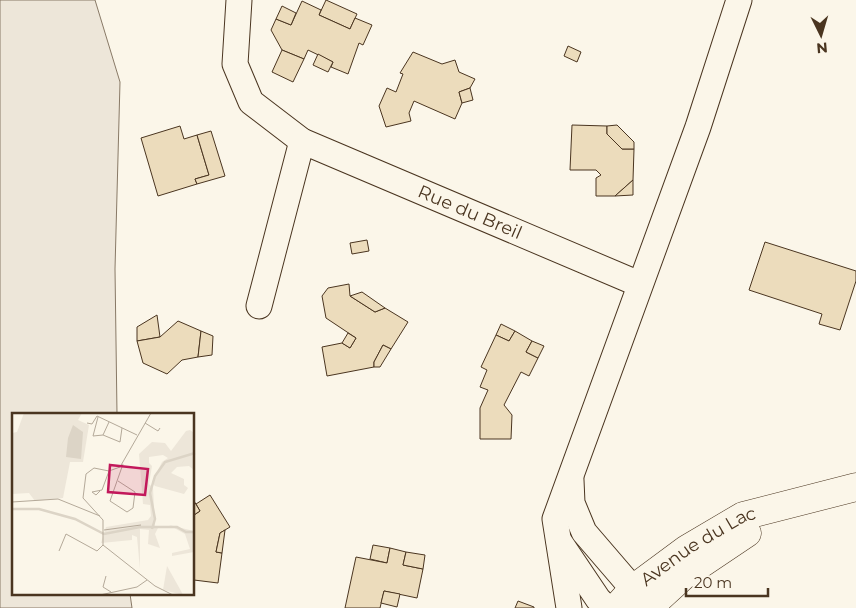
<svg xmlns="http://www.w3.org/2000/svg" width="856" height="608" viewBox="0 0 856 608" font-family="Montserrat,sans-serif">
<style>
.green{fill:#ede6d9;stroke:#887966}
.building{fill:#ecdcbc;stroke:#4a3520}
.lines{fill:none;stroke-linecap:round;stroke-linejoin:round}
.street-casing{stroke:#4a3520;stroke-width:27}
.secondary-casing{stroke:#4a3520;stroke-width:29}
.street{stroke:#fbf6e9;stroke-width:25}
.secondary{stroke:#fbf6e9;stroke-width:28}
.labels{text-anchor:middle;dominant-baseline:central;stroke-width:4;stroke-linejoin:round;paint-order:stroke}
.street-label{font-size:18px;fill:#4a3520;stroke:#fbf6e9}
.inset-river{fill:none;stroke:#dcd4c6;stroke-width:2.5}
.inset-road{fill:none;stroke:#b4a999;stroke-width:1}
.view{fill:#c2185b;fill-opacity:0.15;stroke:#c2185b;stroke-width:2.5}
.inset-edge{fill:none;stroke:#4a3520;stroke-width:2.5}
</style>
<rect width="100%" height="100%" fill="#fbf6e9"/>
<polygon class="green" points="0,0 95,0 120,82 115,269 117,414 14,414 14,594 130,594 132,608 0,608"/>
<g class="building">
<polygon points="326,0 357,14 350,29 319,15"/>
<polygon points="302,1 321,10 319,15 350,29 355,18 372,25 363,45 359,43 348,74 331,67 333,62 308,50 304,59 282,50 271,30 276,19 291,25"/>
<polygon points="282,6 296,13 291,25 276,19"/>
<polygon points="568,46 581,52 577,62 564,56"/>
<polygon points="282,50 304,59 293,82 272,72"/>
<polygon points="413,52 442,64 455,60 459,72 475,79 470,88 459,92 462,103 455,119 414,101 409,113 411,121 386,127 379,106 387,88 396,92 403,74 400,73"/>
<polygon points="318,54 333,62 328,72 313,65"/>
<polygon points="470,88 473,100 462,103 459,92"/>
<polygon points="572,125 607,126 607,134 622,149 634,149 633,180 615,196 596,196 596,178 601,175 596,170 570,170"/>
<polygon points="617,125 634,142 634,149 622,149 607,134 607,126"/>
<polygon points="180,126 184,139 197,135 209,175 195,179 197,184 158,196 141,138"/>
<polygon points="211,131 225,176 197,184 195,179 209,175 197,135"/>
<polygon points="633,180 633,195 615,196"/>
<polygon points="367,240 369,251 352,254 350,243"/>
<polygon points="765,242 856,271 856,281 840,330 819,324 822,314 749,290"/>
<polygon points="349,284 350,296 375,312 385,308 408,322 391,349 383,345 374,362 374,367 327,376 322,347 342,343 350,348 356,338 326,318 322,296 328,288"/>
<polygon points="362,292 385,308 375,312 350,296"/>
<polygon points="157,315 160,337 137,341 137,327"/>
<polygon points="178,321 201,331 198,357 182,360 167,374 143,363 137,341 160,337"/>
<polygon points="501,324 515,331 509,341 496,335"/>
<polygon points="201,331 213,336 212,355 198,357"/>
<polygon points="515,331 532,341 526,352 538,358 529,376 521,372 504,405 512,415 511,439 480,439 480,408 488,390 480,387 487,370 481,367 496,335 509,341"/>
<polygon points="348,333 356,338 350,348 342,343"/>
<polygon points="532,341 544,346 538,358 526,352"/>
<polygon points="383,345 391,349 380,367 374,367 374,362"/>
<polygon points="210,495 230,527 220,533 216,552 222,553 218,583 194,580 194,515 200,511 196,504"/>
<polygon points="194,501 200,511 194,515"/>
<polygon points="225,530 222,553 216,552 220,533"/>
<polygon points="373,545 390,548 387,563 370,559"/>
<polygon points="390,548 406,552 403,565 423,569 417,598 384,591 380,608 345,608 356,557 387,563"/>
<polygon points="406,552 425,555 423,569 403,565"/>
<polygon points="384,591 400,594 397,607 381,603"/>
<polygon points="518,601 534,607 534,608 515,608"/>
</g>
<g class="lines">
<g class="street-casing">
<g id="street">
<path id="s1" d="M239,0L235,64L251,102L302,141L639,284"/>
<polyline points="259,306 302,141"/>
<polyline points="571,480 572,503 584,532 633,589 638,608"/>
<polyline points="559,541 598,599 607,608"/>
<polyline points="569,608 555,519 698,127 739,0"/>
</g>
</g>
<g class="secondary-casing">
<g id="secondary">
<path id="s2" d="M616,608L633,589L687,549L743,516L856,487"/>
<polyline points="648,608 683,576 747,533"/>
</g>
</g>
<use href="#street" class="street"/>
<use href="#secondary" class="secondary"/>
</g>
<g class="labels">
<g class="street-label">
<text stroke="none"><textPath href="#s1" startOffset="352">Rue du Breil</textPath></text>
<text stroke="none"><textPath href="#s2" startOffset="104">Avenue du Lac</textPath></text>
</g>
</g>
<g transform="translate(12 413)">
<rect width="182" height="182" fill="#fbf6e9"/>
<path d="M12,0H70L66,7L77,12L71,49H58L51,85L23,88L17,80L0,81V20L5,19ZM178,17L182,20V57L177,53L165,54L159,60L172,66V72L176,75L172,81L143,73L140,69L150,49L156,45L151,42L137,44V50L140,53L137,71L141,75L143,114L147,113L143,121L148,135L136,131L137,117L128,116V156L125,124L120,122V127L89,130L94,114L136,107L139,103L138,92L131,91L127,41L140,29L153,30L159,38L174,18ZM157,112L182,118V139L160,143V140L178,136L173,121ZM155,153L169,178L171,182L151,177Z" fill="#ede6d9"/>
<path d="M61,12L71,19L69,46L54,44L56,25Z" fill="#dcd4c6"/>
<path class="inset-river" d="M0,96H27L63,106L92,121L128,114H165L174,119H183M140,116L143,106L138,80L143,63L153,49L183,40"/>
<path class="inset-road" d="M86,4L81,23L91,22L97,9M75,10L80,11L85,3L125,22M133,10L146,18L148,15M91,22L108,29L110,15M106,68L123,79L121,95L115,99L98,88L111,51M88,78L84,82L80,79L90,77L97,58M0,89L46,86L88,103M92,117L129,112M91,132V107L71,85L74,61L82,55L97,58L108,54L139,0M91,132L143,173L161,182M47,138L54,121L85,138L91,132M94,163L91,174L99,179M88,182L125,174L135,167"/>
<path class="view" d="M98,52L136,56L133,82L96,79Z"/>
<rect width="182" height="182" class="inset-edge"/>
</g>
<g transform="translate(821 35) rotate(175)" stroke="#fbf6e9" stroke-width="4" paint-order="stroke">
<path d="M0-4L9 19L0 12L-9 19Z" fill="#4a3520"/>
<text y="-8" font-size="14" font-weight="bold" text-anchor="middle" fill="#4a3520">N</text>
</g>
<path d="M686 588v8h82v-8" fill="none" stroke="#4a3520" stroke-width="2.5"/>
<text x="694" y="588" font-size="15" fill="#4a3520" stroke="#fbf6e9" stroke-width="4" paint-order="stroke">20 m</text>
</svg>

===

Reproduce every line of the material above that has the string "lines".

.lines{fill:none;stroke-linecap:round;stroke-linejoin:round}
<g class="lines">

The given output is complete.